I start Pediatrics tomorrow morning after having a super fantastic three week vacation, and I have to say, I'm pretty nervous. I feel like I have actually forgotten stuff, as weird as that sounds. It's amazing how quickly that pile of information starts to drift away.
I have high hopes for this rotation... I think I will really enjoy it, if I can somehow get back into the constantly working mode I was in before. For the rest of the year, my longest vacation will be one week, and I hate to say it but I think that is for the best.
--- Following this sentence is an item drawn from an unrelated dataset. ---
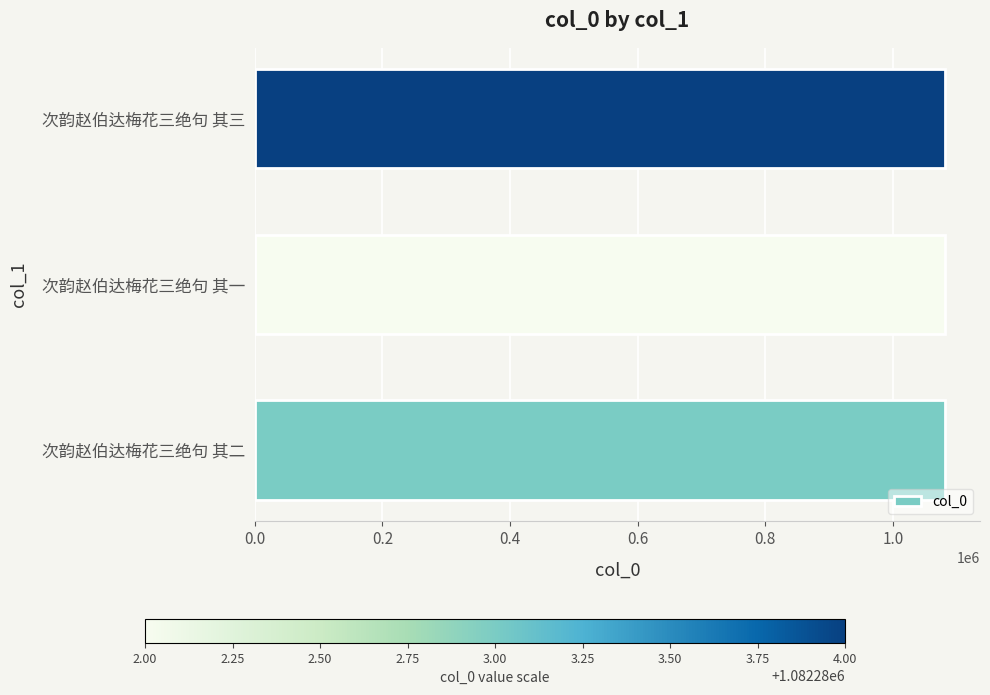

What is the sum of all values?

3246849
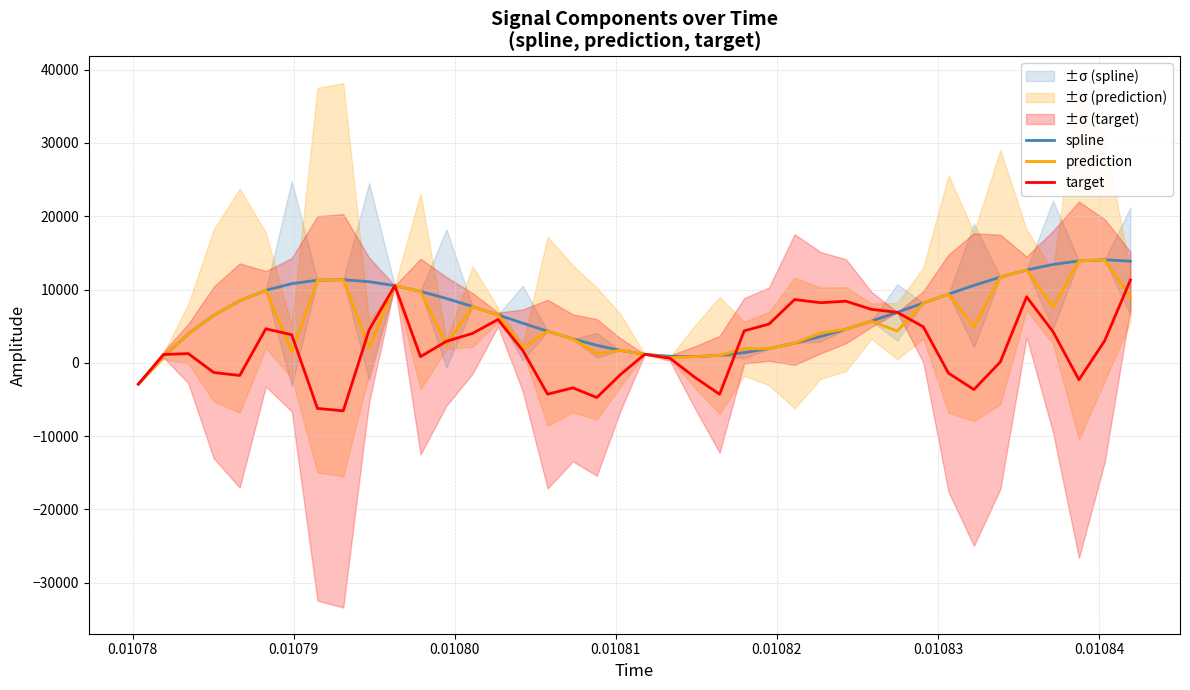

How many times do spline and target cross each other?

2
My poor brain needs as much help as it can get.
In other news it looks like I am going to have to have an upper endoscopy, and this brings up something I've been thinking about: how much harder it is to be sick or to be a patient when you've seen the behind-the-scenes action. I know for a fact I would not be one tenth as freaked out at the prospect of an upper endoscopy if I hadn't seen one done. But I have. And I am totally dreading it.
The other part of this is that I know all of the Really Bad Things they have to rule out. You start to be able to look at yourself from the outside, as if you were just one of your patients. It is not a good place to be, believe me. Anyway, I am hoping to get this over with as soon as possible and I will write all about it. After all, it's important to remember that the people we treat are no different than us. They need compassion, understanding, and most of all, Versed.
Lots of Versed.
Hopefully, all I'll write about is how I can't remember a thing about the upper endoscopy. In the meantime, I have to go get started on some reading. You see, unlike most of my classmates, I don't remember jack about EKGs or electrolytes or acid-base balance, so I have to relearn these things in addition to learning all of the other mounds of stuff for this rotation. So off I go, to read about bundle branch block and dream of being the person with the huge camera being stuffed down my throat... and an IV full of Versed.